Should Michael Gove lengthen the school day? The question itself is wrong, of course, as what he wants to do is give schools the opportunity to change hours as they wish, rather than telling them what do to. This isn’t a case of ‘here is your freedom, and this is how you must use it’, but a change in the contract so that schools can do what they want. Currently, the contract for teachers in maintained schools states that they should work no more than 195 days or 1265 hours a year. The Education department has asked the independent School Teachers’ Review Body to look again at this contract so that schools are not forced to keep 195 days as a maximum.
Gove and colleagues are keen to push this idea as being a key part of the ‘global race’ that the Conservatives like to mention when they are discussing radical reforms and difficult decisions.

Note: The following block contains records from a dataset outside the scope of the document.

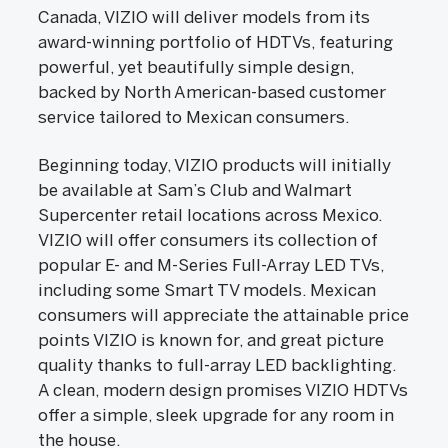
Canada, VIZIO will deliver models from its
award-winning portfolio of HDTVs, featuring
powerful, yet beautifully simple design,
backed by North American-based customer
service tailored to Mexican consumers.
Beginning today, VIZIO products will initially
be available at Sam’s Club and Walmart
Supercenter retail locations across Mexico.
VIZIO will offer consumers its collection of
popular E- and M-Series Full-Array LED TVs,
including some Smart TV models. Mexican
consumers will appreciate the attainable price
points VIZIO is known for, and great picture
quality thanks to full-array LED backlighting.
A clean, modern design promises VIZIO HDTVs
offer a simple, sleek upgrade for any room in
the house.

The Education Secretary referred to the race in his speech to the Spectator education conference yesterday. And comparisons between the educational prowess of Britons and east Asian countries formed a key part of ‘After the Coalition’, a book written by a group of MPs including Gove’s former adviser Chris Skidmore and Liz Truss, who is now a minister in Gove’s department. Now one Whitehall source tells me:
‘We can either start working as hard as the Chinese, or we’ll all soon be working for the Chinese.’

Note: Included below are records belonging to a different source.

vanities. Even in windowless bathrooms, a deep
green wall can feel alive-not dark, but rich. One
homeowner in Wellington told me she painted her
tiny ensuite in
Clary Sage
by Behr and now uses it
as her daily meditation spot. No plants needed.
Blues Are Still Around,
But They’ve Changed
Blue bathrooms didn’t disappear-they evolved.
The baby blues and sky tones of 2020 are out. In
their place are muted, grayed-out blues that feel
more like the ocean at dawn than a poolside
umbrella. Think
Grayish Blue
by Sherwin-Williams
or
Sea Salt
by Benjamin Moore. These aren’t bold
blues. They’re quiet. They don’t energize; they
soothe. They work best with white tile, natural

There is one interesting question for the Labour party, though. In the US, the Democrats are actively standing up to their unions on exactly the same proposals. In Chicago, city mayor Rahm Emanuel is trying to lengthen the school day from an average of five hours 45 minutes to seven hours. In this country, the two largest unions are threatening to strike over performance-related pay, which will benefit many of their talented and hard-working members. Lengthening the school day will upset more teachers than performance-related pay. Stephen Twigg has previously supported the idea of a longer school day, and he continues to support the idea of freedoms for schools on this, but is he really prepared to stand up to the teaching unions?